*TASK MATERIAL*:
__________
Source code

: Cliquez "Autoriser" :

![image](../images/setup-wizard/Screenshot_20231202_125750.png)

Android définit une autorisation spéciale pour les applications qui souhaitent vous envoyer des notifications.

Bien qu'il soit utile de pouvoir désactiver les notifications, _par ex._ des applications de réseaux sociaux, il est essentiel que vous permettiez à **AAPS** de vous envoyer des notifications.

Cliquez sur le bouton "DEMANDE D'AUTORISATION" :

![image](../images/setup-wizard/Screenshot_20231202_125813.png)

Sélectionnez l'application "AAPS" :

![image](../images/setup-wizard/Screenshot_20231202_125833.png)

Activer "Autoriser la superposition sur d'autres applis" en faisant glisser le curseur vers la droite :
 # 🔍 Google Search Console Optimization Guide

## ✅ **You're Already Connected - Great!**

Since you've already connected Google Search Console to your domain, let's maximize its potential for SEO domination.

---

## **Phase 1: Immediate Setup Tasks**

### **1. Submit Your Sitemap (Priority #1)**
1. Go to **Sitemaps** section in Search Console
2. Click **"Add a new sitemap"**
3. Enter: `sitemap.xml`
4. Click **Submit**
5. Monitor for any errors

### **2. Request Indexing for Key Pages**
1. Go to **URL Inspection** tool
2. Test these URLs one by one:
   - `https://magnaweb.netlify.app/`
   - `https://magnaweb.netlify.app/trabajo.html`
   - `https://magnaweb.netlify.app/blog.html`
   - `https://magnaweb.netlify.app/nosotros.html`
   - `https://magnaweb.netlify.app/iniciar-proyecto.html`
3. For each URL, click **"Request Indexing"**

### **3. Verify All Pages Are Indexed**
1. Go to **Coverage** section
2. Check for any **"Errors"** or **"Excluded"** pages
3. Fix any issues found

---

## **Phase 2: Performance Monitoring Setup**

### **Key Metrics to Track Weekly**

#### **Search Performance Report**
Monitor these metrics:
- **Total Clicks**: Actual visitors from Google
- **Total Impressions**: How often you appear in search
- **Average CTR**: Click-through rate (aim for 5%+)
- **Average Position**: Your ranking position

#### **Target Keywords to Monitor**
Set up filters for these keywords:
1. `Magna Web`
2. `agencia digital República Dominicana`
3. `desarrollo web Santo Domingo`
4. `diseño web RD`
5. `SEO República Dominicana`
__________
*WHAT TO DO*:
Keeping every word as it is, repeat all of the records.

*WRITTEN ANSWER*:
Source code

: Cliquez "Autoriser" :

![image](../images/setup-wizard/Screenshot_20231202_125750.png)

Android définit une autorisation spéciale pour les applications qui souhaitent vous envoyer des notifications.

Bien qu'il soit utile de pouvoir désactiver les notifications, _par ex._ des applications de réseaux sociaux, il est essentiel que vous permettiez à **AAPS** de vous envoyer des notifications.

Cliquez sur le bouton "DEMANDE D'AUTORISATION" :

![image](../images/setup-wizard/Screenshot_20231202_125813.png)

Sélectionnez l'application "AAPS" :

![image](../images/setup-wizard/Screenshot_20231202_125833.png)

Activer "Autoriser la superposition sur d'autres applis" en faisant glisser le curseur vers la droite :
 # 🔍 Google Search Console Optimization Guide

## ✅ **You're Already Connected - Great!**

Since you've already connected Google Search Console to your domain, let's maximize its potential for SEO domination.

---

## **Phase 1: Immediate Setup Tasks**

### **1. Submit Your Sitemap (Priority #1)**
1. Go to **Sitemaps** section in Search Console
2. Click **"Add a new sitemap"**
3. Enter: `sitemap.xml`
4. Click **Submit**
5. Monitor for any errors

### **2. Request Indexing for Key Pages**
1. Go to **URL Inspection** tool
2. Test these URLs one by one:
   - `https://magnaweb.netlify.app/`
   - `https://magnaweb.netlify.app/trabajo.html`
   - `https://magnaweb.netlify.app/blog.html`
   - `https://magnaweb.netlify.app/nosotros.html`
   - `https://magnaweb.netlify.app/iniciar-proyecto.html`
3. For each URL, click **"Request Indexing"**

### **3. Verify All Pages Are Indexed**
1. Go to **Coverage** section
2. Check for any **"Errors"** or **"Excluded"** pages
3. Fix any issues found

---

## **Phase 2: Performance Monitoring Setup**

### **Key Metrics to Track Weekly**

#### **Search Performance Report**
Monitor these metrics:
- **Total Clicks**: Actual visitors from Google
- **Total Impressions**: How often you appear in search
- **Average CTR**: Click-through rate (aim for 5%+)
- **Average Position**: Your ranking position

#### **Target Keywords to Monitor**
Set up filters for these keywords:
1. `Magna Web`
2. `agencia digital República Dominicana`
3. `desarrollo web Santo Domingo`
4. `diseño web RD`
5. `SEO República Dominicana`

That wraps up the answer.